### WORK REQUEST:
Extend the text below about rising health care costs and the U.S. economy, starting right after its last sentence.

Jul 23, 2009
How do increasing health care costs affect the U.S. economy? A RAND study addressed this question by estimating how health care cost growth that exceeds growth in gross domestic product (GDP) ("excess" cost growth) affected three important economic outcomes in U.S. industries: employment, output (measured as revenues), and value added to GDP. The analysis included data from 38 industries over the 19-year period 1987–2005.
The analysts posited that the effect of excess cost growth on economic outcomes depends on the percentage of workers with employer-sponsored insurance (ESI). Health care cost growth would have a stronger effect in industries that have a larger percentage of workers with ESI: Increased health care costs can translate into higher labor costs, which might cause firms to hire fewer workers, produce less output, or raise prices.
The study found that excess growth in health care costs has adverse effects on employment, output, and value added to GDP in the United States, and that the effects are greater for industries in which high percentages of workers have ESI. For example, over the period 1987 to 2005, when health costs were rising rapidly, the workforces in industries with larger percentages of workers with ESI grew more slowly—the workforce in the construction industry, in which about 43 percent of workers have ESI, grew about 2.1 percent; in the hotel industry, in which 54 percent of workers have ESI, the workforce grew about 1 percent. But in the utilities industry, in which about 84 percent of workers have ESI, the workforce shrank by 2.8 percent (see the figure).

### PROVIDED RECORDS:
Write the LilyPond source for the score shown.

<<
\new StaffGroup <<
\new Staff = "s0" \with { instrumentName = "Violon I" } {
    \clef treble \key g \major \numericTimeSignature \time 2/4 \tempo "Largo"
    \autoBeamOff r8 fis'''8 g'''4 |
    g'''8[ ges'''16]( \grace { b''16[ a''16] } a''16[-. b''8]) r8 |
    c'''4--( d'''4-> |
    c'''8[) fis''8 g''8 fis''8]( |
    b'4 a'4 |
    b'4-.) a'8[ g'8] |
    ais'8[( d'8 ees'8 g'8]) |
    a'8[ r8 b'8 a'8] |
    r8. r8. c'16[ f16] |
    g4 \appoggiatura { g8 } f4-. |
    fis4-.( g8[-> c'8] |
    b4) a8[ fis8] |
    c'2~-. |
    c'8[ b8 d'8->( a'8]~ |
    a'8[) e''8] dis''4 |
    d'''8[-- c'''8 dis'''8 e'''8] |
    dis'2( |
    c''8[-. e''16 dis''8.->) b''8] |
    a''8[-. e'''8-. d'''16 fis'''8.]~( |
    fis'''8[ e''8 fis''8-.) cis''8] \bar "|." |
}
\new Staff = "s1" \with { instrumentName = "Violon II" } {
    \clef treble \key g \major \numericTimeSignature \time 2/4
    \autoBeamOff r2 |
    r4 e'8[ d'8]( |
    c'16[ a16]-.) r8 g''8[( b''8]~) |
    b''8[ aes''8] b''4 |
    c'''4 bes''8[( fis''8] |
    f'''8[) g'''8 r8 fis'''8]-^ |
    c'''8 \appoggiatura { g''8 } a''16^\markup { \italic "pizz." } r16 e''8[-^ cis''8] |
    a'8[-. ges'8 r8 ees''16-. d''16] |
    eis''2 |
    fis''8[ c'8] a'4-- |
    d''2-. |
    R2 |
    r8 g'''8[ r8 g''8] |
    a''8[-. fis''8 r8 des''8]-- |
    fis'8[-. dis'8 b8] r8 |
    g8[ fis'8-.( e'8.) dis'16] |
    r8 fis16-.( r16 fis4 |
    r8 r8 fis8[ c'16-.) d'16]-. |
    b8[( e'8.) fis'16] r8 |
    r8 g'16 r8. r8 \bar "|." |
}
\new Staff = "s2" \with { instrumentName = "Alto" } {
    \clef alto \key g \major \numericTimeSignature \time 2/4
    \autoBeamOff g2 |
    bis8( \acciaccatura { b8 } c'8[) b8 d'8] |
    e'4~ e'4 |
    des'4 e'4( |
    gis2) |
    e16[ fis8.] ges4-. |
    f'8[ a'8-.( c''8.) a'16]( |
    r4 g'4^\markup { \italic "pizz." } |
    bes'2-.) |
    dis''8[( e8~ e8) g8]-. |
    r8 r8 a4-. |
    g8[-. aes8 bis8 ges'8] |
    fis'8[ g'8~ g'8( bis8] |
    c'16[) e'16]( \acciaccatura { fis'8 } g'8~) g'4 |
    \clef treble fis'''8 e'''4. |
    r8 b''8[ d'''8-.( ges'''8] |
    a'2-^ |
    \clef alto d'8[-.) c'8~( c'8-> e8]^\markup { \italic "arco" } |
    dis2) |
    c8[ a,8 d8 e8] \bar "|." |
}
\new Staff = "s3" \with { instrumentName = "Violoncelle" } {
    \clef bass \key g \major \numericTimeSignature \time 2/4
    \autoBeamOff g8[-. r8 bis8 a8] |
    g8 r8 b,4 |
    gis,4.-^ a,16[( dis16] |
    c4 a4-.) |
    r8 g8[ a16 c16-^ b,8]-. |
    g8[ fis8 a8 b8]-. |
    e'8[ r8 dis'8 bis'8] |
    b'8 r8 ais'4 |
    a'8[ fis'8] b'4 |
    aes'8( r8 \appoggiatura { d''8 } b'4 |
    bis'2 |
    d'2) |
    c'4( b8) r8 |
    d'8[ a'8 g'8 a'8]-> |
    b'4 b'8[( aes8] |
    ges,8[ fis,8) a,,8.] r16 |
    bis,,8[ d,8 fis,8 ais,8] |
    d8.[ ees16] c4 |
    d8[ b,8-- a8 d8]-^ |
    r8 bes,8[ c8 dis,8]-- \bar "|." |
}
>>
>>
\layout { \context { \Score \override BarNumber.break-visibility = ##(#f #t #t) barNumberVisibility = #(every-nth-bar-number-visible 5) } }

### RESULT OF THIS EXERCISE:
The analysts estimated that, economy-wide across all 38 industries surveyed, a 10 percent increase in excess health care cost growth would result in about 120,800 fewer jobs, $28 billion in lost revenues, and about $14 billion in lost value added. These economy-wide effects might be mitigated by movement of workers across industries, so that reductions in employment, or in output, in industries with high percentages of workers with ESI are partially offset by gains in other industries with low percentages of workers with ESI. However, even if this is the case, rapidly rising health care costs promote redistribution of workers from jobs with health insurance to jobs without health insurance.
To rule out the possibility that these economic effects reflected some industry-wide factor rather than the true effect of ESI and rising health care costs, the analysts compared U.S. industries with their Canadian counterparts. Since Canada has universal health care that is publicly financed, growth trends in its industries cannot be influenced by ESI, and industry-level changes, such as product innovation or labor outsourcing, would affect Canadian and U.S. employers in the same way.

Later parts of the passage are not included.